Mentor Island, in the HBS library.
This year marks the first that the program, called RIC/HBSMentors, has been recognized as a student organization by RIC’s Student Community Government Inc.
When the mentor program began there were six college student mentors and six HBS student mentees. That number has since grown to 40 RIC students and 44 HBS students.
The program aims to benefit children who need it most, particularly young students with social or emotional issues, said Haven Starr, HBS assistant principal.
“Essentially the idea was for children to feel like they were important, that someone was listening,” said Starr.
Starr went on to mention that the efficacy of the mentor program has been noticeable since its inception, with fewer students coming to his office with problems.
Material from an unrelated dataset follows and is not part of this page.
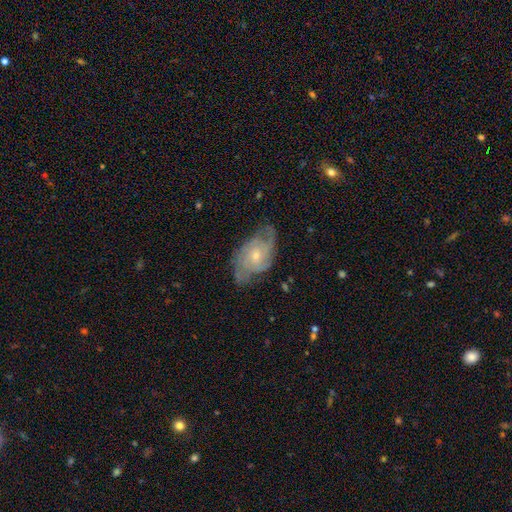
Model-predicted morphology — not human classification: Smooth or featured? Predicted: featured or disk (p=0.80). Edge-on disk? Predicted: no (p=0.96). Bar? Predicted: no (p=0.69). Spiral arms? Predicted: yes (p=0.93). Spiral winding? Predicted: tight (p=0.44). Spiral arm count? Predicted: 2 (p=0.40). Bulge size? Predicted: small (p=0.58). Merging? Predicted: none (p=0.64).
Before the program began, he said, there would be three to eight children that would be in his office for disciplinary reasons on a weekly basis. The issues they had weren’t big problems, but they were constant.
“As the program has kicked in, we’ve had fewer and fewer children come down here,” said Starr.
Danielle Patti, RIC junior and the president of the RIC/HBS Mentors, recently received an Excellence in Mentoring award at “Be the Change Night,” hosted by the R.I. Mentoring Partnership. She has been a mentor for HBS student Maya, since joining the program three years ago.
Danielle Patti, left, and Maya.
Patti said that Maya, who loves to read, wouldn't talk to her for a month after they met. "I kept coming and she'd read her book and I would just sit there and try to talk to her. One day, I made a bargain with her: she could read her book for a half-hour and then talk to me for a little bit."
After awhile, said Patti, she and Maya began to build a friendship.
“When I used to go get her at recess she used to be sitting by herself just reading and now she’ll be socializing and playing with kids,” said Patti. “It’s a really big improvement in these kids' lives, just coming for the half-hour a week or whatever you can give."
College students in the program dedicate a minimum of a half-hour a week to mentoring, most of which is done in Mentor Island, a space in the HBS library where kids can play games, enjoy activities, and spend time with their mentors.
RIC junior Kristin Apuzzo has been mentoring Michael since she learned about the program from a friend last fall. She and Michael have one-on-one time together during lunch, then play games together in the library. She said her mentoring sessions bring out the inner child in her and have been a rewarding experience.
Some students give more time than the half-hour minimum each week, said Patti. One mentor, sophomore Marc Antaya, spends time nearly every day with his fifth-grade mentee Max.
Kristin Apuzzo and Michael.
To become a mentor, students must complete two orientation sessions at HBS to learn the rules about the school and the mentoring program. The students then fill out a questionnaire, which requests background information so that Julie Richardson, the school’s guidance counselor and Laurie Parkerson, the school’s librarian, can match them with a mentee.
Both HBS principal Lou Lloyd-Zannini and Starr attribute the program’s rapid success to the efforts of Richardson and Parkerson, who work to keep the program functioning smoothly for mentors, mentees and the administration.
Martha Roberts, associate professor at HBS, said that students spent a cumulative 500 hours working as mentors last semester.
Roberts is a fourth grade teacher in HBS and helps to plan and implement HBS events for students. She is credited with the initial idea for RIC/HBS Mentors and has been working towards making it sustainable for the future.
Many new students have joined the program this year. Of the 40 RIC students that mentor on a regular basis, 30 are new.
“The aspect that I like best about the program is what it does for the kids,” said Lloyd-Zannini. “To see them interact with the older role models who can listen to them and still understand them. They establish bonds.”
“It changes kids lives, it means a lot to them,” said Patti.